Answer :
Certainly! Let's work through the steps systematically to address the question and arrive at the final conclusion.
### Step 1: State the Hypotheses
- Null Hypothesis ([tex]\(H_0\)[/tex]): [tex]\(\mu = 4.25\)[/tex] (The population mean is equal to 4.25)
- Alternative Hypothesis ([tex]\(H_1\)[/tex]): [tex]\(\mu \neq 4.25\)[/tex] (The population mean is not equal to 4.25)
### Step 2: Identify the Test Statistic
To determine how the sample mean compares to the population mean, we use the t-test for the sample:
The formula for the t-statistic [tex]\( t \)[/tex] is:
[tex]\[ t = \frac{\bar{x} - \mu}{\frac{s}{\sqrt{n}}} \][/tex]
Given:
- [tex]\( n = 83 \)[/tex]
- [tex]\( \bar{x} = 4.18 \)[/tex]
- [tex]\( s = 0.66 \)[/tex]
- [tex]\( \mu = 4.25 \)[/tex]
### Step 3: Calculate the Test Statistic
As per our calculations:
[tex]\[ t \approx -0.966 \][/tex]
### Step 4: Determine Degrees of Freedom
Degrees of freedom ([tex]\( \text{df} \)[/tex]):
[tex]\[ \text{df} = n - 1 = 83 - 1 = 82 \][/tex]
### Step 5: Calculate the P-value
For a two-tailed test, the p-value is twice the area under the t-distribution curve to the right of [tex]\( |t| \)[/tex]:
[tex]\[ p \approx 0.337 \][/tex]
### Step 6: Compare P-value with Significance Level
The provided significance level ([tex]\( \alpha \)[/tex]) is:
[tex]\[ \alpha = 0.01 \][/tex]
We compare the p-value to [tex]\( \alpha \)[/tex]:
- Since [tex]\( p = 0.337 \)[/tex] is greater than [tex]\( 0.01 \)[/tex], we do not reject the null hypothesis.
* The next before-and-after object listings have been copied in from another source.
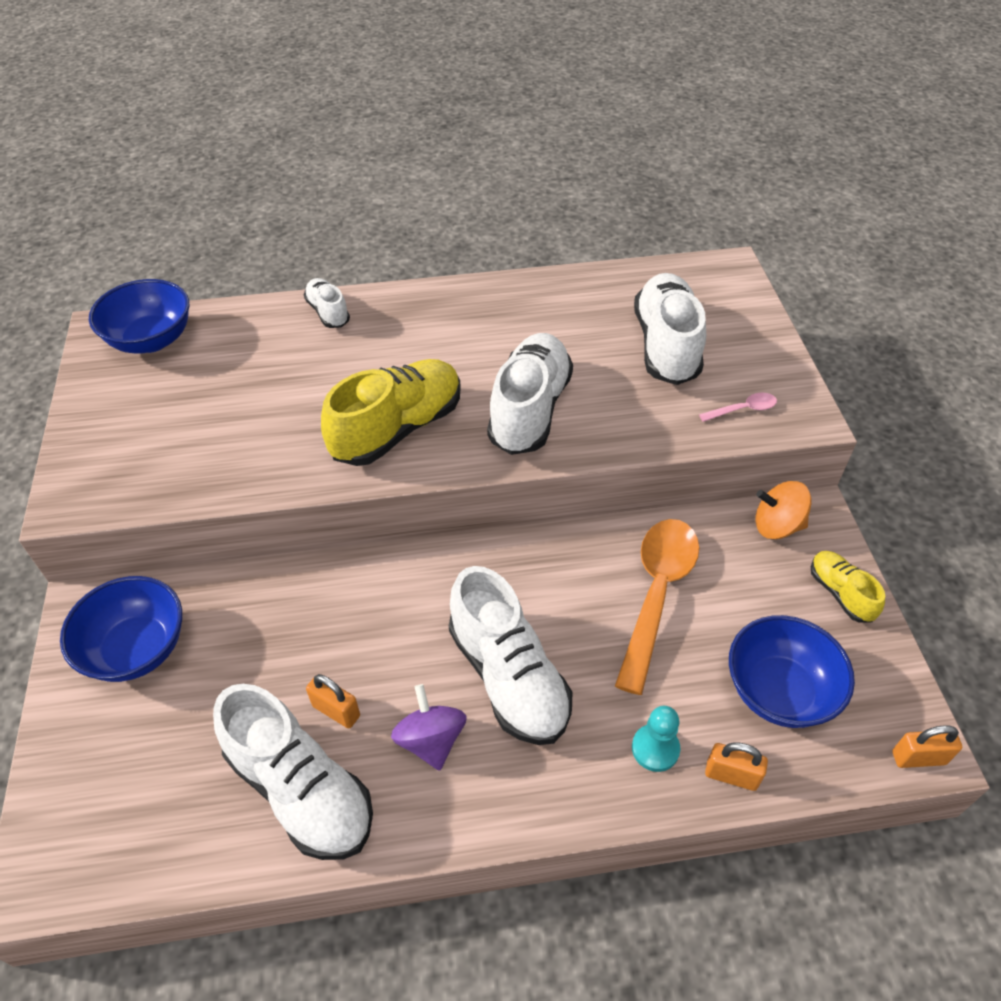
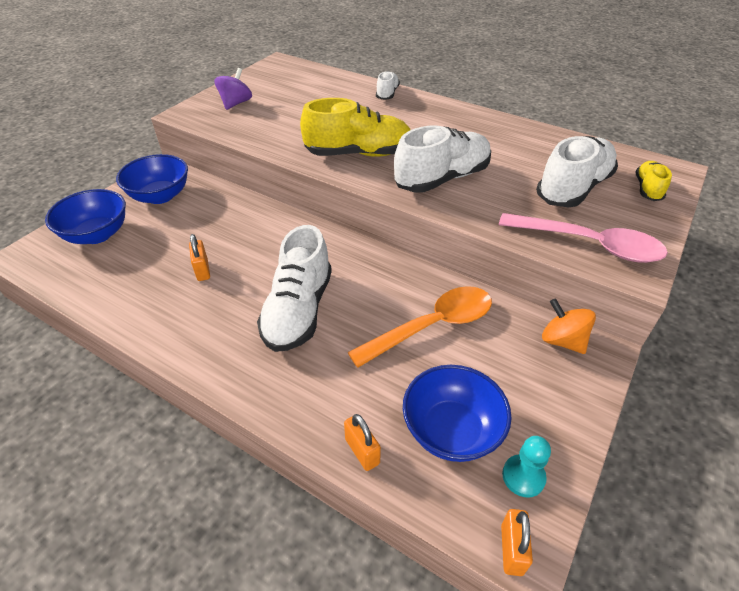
camera: 40 degrees right, 5 degrees down
blue bowl [89,279,189,354] -> blue bowl moved to [45,189,126,244]
white shoe [213,684,373,860] -> none
purple spinning top [391,684,467,771] -> purple spinning top moved to [214,68,252,110]
turquoise pawn [632,706,680,772] -> turquoise pawn moved to [502,436,551,498]
pink spoon [699,393,777,422] -> pink spoon [499,213,668,263], size x2.32
yellow shoe [811,551,885,623] -> yellow shoe moved to [636,161,672,201]
orange padlock [892,725,962,768] -> orange padlock turned 60 degrees clockwise [501,509,533,576]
### Step 7: Draw a Conclusion
Based on the p-value and the comparison with the significance level:
- We fail to reject the null hypothesis.
### Final Conclusion
There is not sufficient evidence to conclude that the mean of the population of student course evaluations is not equal to 4.25.
Thus, we state:
Fail to reject. There is not sufficient evidence to conclude that the mean of the population of student course evaluations is equal to 4.25 is not correct.
### Step 1: State the Hypotheses
- Null Hypothesis ([tex]\(H_0\)[/tex]): [tex]\(\mu = 4.25\)[/tex] (The population mean is equal to 4.25)
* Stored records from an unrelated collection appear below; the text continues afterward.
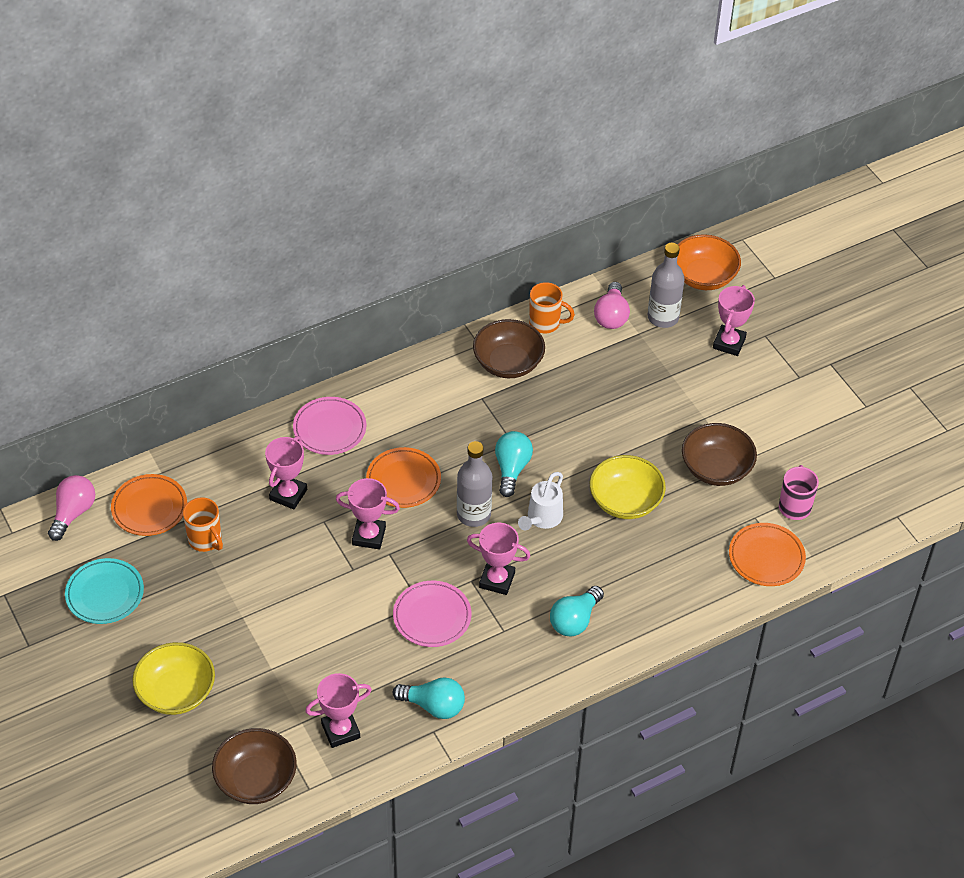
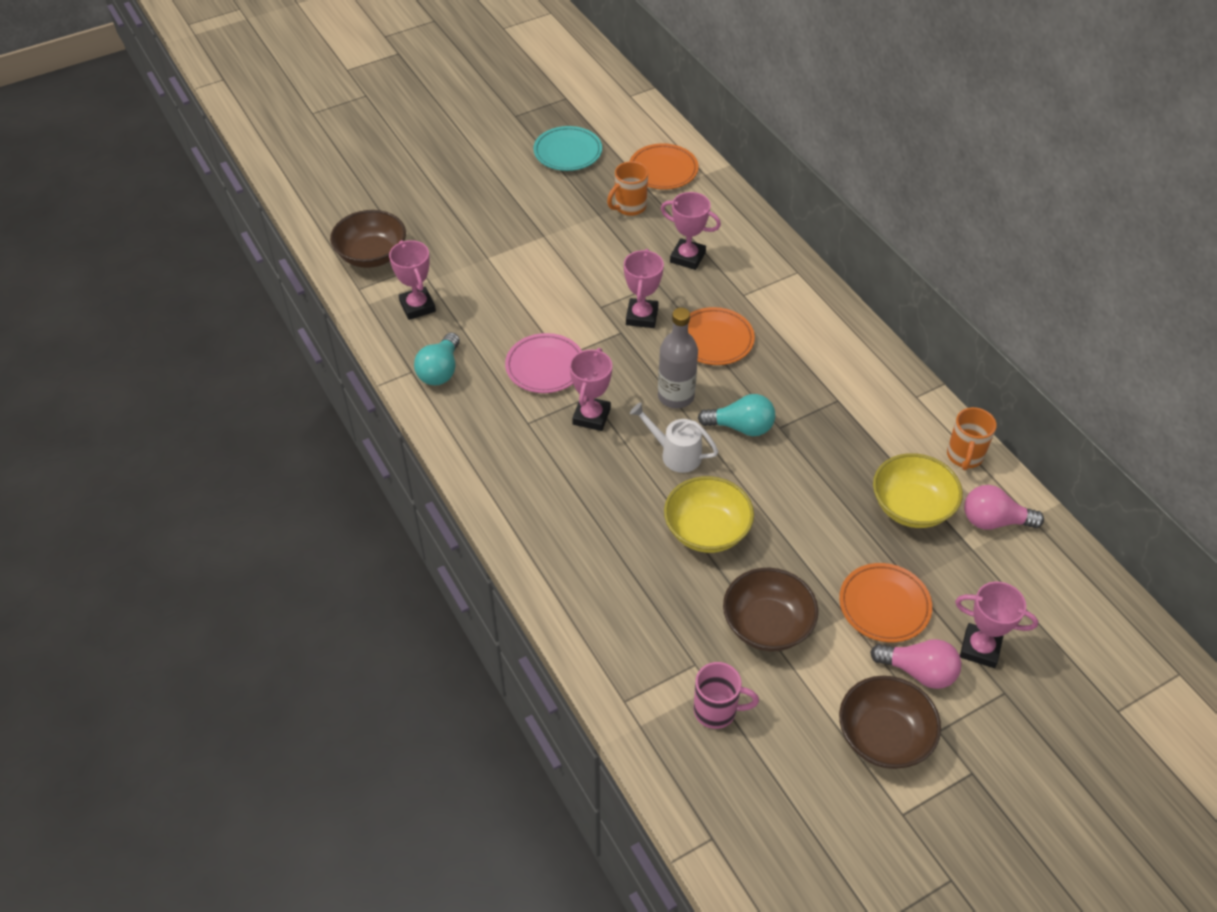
camera: 90 degrees right, 0 degrees up
pink light bulb [48,475,95,541] -> pink light bulb moved to [870,639,961,689]
yellow bowl [132,642,215,715] -> yellow bowl moved to [873,453,963,528]
pink plate [293,397,366,455] -> none
brown bowl [473,319,545,378] -> brown bowl moved to [839,676,941,769]
turquoise light bulb [550,586,604,637] -> none
grey bottle [648,243,685,328] -> none
orange bowl [677,234,741,290] -> none
orange plate [729,523,806,586] -> orange plate moved to [839,563,932,642]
- Alternative Hypothesis ([tex]\(H_1\)[/tex]): [tex]\(\mu \neq 4.25\)[/tex] (The population mean is not equal to 4.25)
### Step 2: Identify the Test Statistic
To determine how the sample mean compares to the population mean, we use the t-test for the sample:
The formula for the t-statistic [tex]\( t \)[/tex] is:
[tex]\[ t = \frac{\bar{x} - \mu}{\frac{s}{\sqrt{n}}} \][/tex]
Given:
- [tex]\( n = 83 \)[/tex]
- [tex]\( \bar{x} = 4.18 \)[/tex]
- [tex]\( s = 0.66 \)[/tex]
- [tex]\( \mu = 4.25 \)[/tex]
### Step 3: Calculate the Test Statistic
As per our calculations:
[tex]\[ t \approx -0.966 \][/tex]
### Step 4: Determine Degrees of Freedom
Degrees of freedom ([tex]\( \text{df} \)[/tex]):
[tex]\[ \text{df} = n - 1 = 83 - 1 = 82 \][/tex]
### Step 5: Calculate the P-value
For a two-tailed test, the p-value is twice the area under the t-distribution curve to the right of [tex]\( |t| \)[/tex]:
[tex]\[ p \approx 0.337 \][/tex]
### Step 6: Compare P-value with Significance Level
The provided significance level ([tex]\( \alpha \)[/tex]) is:
[tex]\[ \alpha = 0.01 \][/tex]
We compare the p-value to [tex]\( \alpha \)[/tex]:
- Since [tex]\( p = 0.337 \)[/tex] is greater than [tex]\( 0.01 \)[/tex], we do not reject the null hypothesis.
### Step 7: Draw a Conclusion
Based on the p-value and the comparison with the significance level:
- We fail to reject the null hypothesis.
### Final Conclusion
There is not sufficient evidence to conclude that the mean of the population of student course evaluations is not equal to 4.25.
Thus, we state:
Fail to reject. There is not sufficient evidence to conclude that the mean of the population of student course evaluations is equal to 4.25 is not correct.